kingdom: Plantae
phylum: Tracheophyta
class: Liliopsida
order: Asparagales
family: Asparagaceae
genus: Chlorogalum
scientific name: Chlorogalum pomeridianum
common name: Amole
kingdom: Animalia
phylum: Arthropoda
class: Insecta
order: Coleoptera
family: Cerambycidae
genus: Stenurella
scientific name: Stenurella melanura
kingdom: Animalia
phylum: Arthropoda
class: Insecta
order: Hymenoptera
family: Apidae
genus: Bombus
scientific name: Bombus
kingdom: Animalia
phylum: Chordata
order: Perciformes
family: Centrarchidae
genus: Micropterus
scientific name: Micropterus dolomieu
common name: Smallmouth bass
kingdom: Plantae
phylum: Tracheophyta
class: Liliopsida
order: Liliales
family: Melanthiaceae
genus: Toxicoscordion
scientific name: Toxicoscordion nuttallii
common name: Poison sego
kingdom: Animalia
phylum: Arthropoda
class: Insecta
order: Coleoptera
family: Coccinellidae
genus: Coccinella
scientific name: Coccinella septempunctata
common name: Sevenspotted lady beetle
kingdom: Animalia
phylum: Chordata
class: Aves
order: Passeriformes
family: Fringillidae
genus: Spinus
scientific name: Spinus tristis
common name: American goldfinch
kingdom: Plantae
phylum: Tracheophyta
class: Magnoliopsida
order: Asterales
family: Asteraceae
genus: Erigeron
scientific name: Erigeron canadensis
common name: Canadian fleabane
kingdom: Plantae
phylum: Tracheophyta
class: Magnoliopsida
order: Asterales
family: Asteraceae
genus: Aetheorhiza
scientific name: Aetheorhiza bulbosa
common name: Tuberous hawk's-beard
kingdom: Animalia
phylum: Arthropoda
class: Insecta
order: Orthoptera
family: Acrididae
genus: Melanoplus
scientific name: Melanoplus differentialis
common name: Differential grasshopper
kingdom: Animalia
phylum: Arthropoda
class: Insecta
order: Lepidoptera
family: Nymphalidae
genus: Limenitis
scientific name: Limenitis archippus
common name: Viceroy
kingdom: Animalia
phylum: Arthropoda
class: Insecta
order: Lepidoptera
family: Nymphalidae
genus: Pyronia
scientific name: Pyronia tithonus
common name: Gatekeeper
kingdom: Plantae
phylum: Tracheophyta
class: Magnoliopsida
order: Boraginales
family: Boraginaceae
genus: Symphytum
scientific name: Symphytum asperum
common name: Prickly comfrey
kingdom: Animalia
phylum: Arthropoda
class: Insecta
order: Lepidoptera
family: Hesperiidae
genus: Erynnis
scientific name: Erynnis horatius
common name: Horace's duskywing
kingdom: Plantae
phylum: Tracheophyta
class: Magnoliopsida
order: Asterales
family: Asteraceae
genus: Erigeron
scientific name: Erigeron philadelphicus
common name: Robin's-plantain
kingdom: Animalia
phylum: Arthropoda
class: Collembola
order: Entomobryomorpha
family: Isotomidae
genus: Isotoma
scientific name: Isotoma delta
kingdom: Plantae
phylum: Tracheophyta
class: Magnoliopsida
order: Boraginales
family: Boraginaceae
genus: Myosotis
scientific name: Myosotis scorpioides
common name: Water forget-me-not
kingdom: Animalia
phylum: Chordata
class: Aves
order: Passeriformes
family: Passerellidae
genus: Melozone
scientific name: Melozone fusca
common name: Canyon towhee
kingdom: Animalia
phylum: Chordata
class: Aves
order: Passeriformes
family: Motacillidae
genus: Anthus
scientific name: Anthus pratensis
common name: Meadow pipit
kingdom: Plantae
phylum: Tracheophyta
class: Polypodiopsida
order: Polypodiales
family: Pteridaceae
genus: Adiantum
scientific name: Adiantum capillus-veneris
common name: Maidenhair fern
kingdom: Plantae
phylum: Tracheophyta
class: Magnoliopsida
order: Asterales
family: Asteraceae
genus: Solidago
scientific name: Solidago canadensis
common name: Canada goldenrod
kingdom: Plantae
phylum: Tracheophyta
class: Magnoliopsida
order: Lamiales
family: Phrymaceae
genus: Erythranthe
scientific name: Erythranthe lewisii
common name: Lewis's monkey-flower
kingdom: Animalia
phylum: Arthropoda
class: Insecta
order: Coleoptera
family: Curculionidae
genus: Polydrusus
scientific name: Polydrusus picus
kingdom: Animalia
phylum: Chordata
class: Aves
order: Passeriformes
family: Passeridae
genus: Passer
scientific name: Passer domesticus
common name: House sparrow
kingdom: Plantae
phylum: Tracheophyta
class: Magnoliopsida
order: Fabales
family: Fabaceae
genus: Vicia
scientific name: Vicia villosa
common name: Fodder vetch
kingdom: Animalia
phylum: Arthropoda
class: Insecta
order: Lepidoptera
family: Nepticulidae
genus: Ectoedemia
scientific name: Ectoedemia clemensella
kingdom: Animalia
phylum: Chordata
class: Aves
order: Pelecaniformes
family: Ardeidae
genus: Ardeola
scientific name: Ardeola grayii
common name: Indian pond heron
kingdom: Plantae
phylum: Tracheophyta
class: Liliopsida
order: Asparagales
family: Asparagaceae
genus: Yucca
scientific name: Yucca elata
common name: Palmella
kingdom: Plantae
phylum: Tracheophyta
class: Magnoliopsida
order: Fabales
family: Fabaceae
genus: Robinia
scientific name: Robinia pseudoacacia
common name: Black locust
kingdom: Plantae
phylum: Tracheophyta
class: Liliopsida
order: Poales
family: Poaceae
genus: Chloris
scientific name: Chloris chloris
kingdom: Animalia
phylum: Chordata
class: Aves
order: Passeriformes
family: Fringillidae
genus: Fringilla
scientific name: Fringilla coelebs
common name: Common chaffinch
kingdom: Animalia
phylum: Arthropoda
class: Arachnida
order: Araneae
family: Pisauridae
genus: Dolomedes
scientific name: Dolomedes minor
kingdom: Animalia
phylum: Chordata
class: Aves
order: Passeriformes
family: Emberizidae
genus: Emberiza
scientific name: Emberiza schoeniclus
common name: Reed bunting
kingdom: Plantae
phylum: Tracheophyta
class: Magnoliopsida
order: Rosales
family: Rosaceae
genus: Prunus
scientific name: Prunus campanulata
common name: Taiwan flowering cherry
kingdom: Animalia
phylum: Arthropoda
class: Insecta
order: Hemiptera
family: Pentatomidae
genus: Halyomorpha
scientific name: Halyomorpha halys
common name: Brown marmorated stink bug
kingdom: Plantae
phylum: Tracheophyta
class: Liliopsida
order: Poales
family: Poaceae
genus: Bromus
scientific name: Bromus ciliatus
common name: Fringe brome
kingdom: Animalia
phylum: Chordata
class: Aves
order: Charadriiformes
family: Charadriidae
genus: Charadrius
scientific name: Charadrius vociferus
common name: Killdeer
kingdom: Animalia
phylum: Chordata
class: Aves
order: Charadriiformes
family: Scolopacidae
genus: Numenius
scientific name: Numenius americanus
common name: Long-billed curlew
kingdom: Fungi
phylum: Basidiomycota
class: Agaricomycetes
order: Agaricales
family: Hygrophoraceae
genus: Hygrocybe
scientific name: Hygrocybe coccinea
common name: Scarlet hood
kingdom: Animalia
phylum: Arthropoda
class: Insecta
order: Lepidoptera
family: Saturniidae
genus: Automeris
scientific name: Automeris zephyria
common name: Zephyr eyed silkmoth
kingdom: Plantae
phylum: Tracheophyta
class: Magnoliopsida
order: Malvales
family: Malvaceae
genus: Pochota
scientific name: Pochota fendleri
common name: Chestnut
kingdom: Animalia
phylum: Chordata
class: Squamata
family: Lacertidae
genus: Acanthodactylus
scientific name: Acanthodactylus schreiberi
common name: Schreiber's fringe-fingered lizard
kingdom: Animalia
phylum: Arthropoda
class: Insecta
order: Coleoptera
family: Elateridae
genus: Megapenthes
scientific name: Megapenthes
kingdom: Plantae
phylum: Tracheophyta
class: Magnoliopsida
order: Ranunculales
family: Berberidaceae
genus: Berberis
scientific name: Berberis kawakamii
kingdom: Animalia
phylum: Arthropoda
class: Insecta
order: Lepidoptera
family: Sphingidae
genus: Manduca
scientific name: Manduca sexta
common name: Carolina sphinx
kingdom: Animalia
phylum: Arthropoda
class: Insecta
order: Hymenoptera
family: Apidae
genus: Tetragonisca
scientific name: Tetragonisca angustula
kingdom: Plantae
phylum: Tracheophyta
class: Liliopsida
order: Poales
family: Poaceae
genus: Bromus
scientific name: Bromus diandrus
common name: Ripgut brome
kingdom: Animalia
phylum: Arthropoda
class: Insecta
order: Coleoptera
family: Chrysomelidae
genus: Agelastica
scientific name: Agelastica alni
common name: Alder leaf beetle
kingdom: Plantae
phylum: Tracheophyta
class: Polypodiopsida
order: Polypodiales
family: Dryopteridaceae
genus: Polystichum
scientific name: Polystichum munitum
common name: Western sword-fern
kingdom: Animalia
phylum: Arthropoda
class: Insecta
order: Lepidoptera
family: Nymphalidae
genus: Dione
========================================
The task. Copy the lines of the records verbatim, starting at the line containing "family: Pteridaceae" and ending at the line containing "common name: House sparrow", with both of those lines included.

Complete output.
family: Pteridaceae
genus: Adiantum
scientific name: Adiantum capillus-veneris
common name: Maidenhair fern
kingdom: Plantae
phylum: Tracheophyta
class: Magnoliopsida
order: Asterales
family: Asteraceae
genus: Solidago
scientific name: Solidago canadensis
common name: Canada goldenrod
kingdom: Plantae
phylum: Tracheophyta
class: Magnoliopsida
order: Lamiales
family: Phrymaceae
genus: Erythranthe
scientific name: Erythranthe lewisii
common name: Lewis's monkey-flower
kingdom: Animalia
phylum: Arthropoda
class: Insecta
order: Coleoptera
family: Curculionidae
genus: Polydrusus
scientific name: Polydrusus picus
kingdom: Animalia
phylum: Chordata
class: Aves
order: Passeriformes
family: Passeridae
genus: Passer
scientific name: Passer domesticus
common name: House sparrow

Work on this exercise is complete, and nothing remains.